:: Data for processing ::

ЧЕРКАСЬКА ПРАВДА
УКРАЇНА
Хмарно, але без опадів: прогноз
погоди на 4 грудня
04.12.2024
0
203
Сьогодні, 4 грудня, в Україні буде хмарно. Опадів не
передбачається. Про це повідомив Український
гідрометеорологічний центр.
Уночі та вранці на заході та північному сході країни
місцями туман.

:::

## Job item:
Return all lines in the data that include the word "грудня".

## Completed task:
погоди на 4 грудня
Сьогодні, 4 грудня, в Україні буде хмарно. Опадів не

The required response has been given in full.